Transcribed page contents
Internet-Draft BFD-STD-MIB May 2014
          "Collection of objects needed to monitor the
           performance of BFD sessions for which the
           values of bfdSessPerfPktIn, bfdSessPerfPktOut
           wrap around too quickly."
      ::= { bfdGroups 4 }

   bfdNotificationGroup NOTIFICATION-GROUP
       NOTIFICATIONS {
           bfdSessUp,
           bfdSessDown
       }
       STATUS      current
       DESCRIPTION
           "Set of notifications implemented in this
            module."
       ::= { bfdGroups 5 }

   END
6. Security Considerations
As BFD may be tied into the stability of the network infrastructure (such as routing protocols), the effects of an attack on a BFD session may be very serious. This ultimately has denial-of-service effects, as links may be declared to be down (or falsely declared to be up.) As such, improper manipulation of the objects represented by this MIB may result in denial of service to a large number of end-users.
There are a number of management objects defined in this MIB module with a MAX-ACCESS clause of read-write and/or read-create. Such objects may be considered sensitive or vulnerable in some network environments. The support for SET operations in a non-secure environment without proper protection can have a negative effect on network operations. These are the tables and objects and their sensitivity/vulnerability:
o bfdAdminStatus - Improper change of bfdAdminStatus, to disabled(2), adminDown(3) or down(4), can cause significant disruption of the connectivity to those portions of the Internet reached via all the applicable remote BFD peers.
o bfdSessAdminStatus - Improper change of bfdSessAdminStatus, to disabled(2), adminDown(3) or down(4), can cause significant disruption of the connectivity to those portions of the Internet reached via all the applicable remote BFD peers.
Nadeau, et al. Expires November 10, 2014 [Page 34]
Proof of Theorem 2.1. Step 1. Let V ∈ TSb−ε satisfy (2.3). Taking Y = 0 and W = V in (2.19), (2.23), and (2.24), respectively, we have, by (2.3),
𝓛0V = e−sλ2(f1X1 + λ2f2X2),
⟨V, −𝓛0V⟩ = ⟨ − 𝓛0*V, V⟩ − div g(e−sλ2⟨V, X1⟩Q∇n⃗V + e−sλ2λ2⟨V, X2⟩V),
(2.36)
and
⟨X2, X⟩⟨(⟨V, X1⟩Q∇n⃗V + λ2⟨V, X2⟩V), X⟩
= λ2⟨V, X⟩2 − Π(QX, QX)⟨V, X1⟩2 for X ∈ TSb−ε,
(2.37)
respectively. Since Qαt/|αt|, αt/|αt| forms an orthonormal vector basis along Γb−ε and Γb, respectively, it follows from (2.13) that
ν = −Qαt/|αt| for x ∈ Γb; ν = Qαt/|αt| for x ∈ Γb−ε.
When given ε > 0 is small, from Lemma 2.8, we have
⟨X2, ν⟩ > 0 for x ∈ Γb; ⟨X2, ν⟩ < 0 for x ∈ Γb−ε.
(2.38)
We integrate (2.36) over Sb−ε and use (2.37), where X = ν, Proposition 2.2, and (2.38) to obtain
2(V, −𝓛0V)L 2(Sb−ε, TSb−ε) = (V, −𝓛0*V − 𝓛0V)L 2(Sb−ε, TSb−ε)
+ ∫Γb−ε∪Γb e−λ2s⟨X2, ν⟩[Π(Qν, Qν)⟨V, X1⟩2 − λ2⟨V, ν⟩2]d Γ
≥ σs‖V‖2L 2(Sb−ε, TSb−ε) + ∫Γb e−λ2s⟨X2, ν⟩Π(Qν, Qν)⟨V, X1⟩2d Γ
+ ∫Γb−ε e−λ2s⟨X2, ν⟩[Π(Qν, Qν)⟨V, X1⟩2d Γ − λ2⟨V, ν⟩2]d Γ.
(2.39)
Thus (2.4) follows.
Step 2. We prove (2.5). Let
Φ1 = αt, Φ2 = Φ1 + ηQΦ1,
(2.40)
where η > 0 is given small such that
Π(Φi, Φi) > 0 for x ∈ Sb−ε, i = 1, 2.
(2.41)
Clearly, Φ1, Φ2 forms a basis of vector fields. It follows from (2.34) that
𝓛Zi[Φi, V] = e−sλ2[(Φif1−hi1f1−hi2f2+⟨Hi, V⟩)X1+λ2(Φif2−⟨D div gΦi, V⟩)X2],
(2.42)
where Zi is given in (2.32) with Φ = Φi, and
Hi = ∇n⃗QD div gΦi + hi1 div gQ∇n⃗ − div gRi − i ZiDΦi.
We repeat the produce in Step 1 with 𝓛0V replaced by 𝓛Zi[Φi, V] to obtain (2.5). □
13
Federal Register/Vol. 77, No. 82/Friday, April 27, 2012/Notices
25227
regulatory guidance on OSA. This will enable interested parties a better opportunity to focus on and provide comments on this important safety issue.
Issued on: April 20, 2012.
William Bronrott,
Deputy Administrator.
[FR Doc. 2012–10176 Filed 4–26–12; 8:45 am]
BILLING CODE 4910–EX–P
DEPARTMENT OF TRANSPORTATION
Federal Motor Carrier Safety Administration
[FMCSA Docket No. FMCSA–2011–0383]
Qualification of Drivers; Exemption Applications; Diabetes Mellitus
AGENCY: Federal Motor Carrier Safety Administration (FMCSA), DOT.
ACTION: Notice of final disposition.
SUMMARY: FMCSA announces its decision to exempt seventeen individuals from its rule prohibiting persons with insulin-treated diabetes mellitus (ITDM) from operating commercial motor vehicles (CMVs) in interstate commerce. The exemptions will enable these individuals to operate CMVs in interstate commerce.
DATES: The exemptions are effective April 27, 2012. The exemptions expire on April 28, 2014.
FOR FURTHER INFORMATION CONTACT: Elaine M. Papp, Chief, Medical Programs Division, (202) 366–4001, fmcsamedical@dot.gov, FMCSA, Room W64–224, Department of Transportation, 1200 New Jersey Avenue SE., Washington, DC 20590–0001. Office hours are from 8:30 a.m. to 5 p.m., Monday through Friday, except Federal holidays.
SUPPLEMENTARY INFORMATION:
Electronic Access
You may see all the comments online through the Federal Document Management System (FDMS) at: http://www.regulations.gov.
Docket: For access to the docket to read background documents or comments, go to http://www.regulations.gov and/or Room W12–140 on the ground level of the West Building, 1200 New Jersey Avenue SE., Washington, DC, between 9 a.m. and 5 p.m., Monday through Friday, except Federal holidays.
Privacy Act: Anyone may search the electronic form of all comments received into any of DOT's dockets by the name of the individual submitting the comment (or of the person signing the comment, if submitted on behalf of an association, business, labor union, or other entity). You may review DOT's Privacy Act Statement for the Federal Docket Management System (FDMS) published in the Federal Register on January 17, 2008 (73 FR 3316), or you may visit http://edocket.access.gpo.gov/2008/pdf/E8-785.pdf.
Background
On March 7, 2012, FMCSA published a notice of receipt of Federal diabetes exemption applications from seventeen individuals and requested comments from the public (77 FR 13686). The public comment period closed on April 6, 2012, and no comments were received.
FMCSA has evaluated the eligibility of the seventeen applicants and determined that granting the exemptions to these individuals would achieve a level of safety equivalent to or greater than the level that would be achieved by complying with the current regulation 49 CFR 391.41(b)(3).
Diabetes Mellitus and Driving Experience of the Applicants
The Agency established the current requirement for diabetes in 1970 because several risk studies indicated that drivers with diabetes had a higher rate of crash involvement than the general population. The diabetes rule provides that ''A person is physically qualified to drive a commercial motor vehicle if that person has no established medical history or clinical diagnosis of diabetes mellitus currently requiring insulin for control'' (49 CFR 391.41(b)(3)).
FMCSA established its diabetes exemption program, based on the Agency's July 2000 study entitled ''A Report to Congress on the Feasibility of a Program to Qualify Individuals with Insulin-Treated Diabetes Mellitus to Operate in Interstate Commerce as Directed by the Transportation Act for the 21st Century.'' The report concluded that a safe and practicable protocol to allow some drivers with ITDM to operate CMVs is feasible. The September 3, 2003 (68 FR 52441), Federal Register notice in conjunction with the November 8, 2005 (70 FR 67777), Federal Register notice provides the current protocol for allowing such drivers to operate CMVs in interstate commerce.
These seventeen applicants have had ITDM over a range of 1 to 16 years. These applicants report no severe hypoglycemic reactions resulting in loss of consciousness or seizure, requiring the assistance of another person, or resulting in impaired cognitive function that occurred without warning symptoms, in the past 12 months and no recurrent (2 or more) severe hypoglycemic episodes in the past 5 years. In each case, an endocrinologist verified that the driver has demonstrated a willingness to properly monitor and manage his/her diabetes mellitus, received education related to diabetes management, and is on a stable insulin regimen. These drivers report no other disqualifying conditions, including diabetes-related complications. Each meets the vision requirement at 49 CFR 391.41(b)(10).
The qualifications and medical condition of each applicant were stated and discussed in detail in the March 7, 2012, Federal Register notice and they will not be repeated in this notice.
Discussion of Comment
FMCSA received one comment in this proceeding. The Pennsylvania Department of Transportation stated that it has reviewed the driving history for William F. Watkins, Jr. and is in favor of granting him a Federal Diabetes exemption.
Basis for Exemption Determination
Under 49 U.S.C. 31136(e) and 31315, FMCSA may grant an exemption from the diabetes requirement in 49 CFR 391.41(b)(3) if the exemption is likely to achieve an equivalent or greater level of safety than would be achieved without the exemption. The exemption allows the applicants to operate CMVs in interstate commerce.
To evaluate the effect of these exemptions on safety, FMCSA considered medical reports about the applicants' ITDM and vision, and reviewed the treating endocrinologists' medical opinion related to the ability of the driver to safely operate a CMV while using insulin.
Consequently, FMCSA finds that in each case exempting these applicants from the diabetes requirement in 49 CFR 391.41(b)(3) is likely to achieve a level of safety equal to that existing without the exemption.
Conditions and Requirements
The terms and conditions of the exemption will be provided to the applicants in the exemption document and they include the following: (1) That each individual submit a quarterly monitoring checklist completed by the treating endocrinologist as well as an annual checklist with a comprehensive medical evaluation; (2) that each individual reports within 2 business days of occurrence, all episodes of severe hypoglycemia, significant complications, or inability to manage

◆ Exercise description: Begin at the line that has "performance of BFD" in the entries above; stop after the line that has "6. Security Considerations". Transcribe exactly those lines and no others.

◆ Written solution:
           performance of BFD sessions for which the
           values of bfdSessPerfPktIn, bfdSessPerfPktOut
           wrap around too quickly."
      ::= { bfdGroups 4 }

   bfdNotificationGroup NOTIFICATION-GROUP
       NOTIFICATIONS {
           bfdSessUp,
           bfdSessDown
       }
       STATUS      current
       DESCRIPTION
           "Set of notifications implemented in this
            module."
       ::= { bfdGroups 5 }

   END
6. Security Considerations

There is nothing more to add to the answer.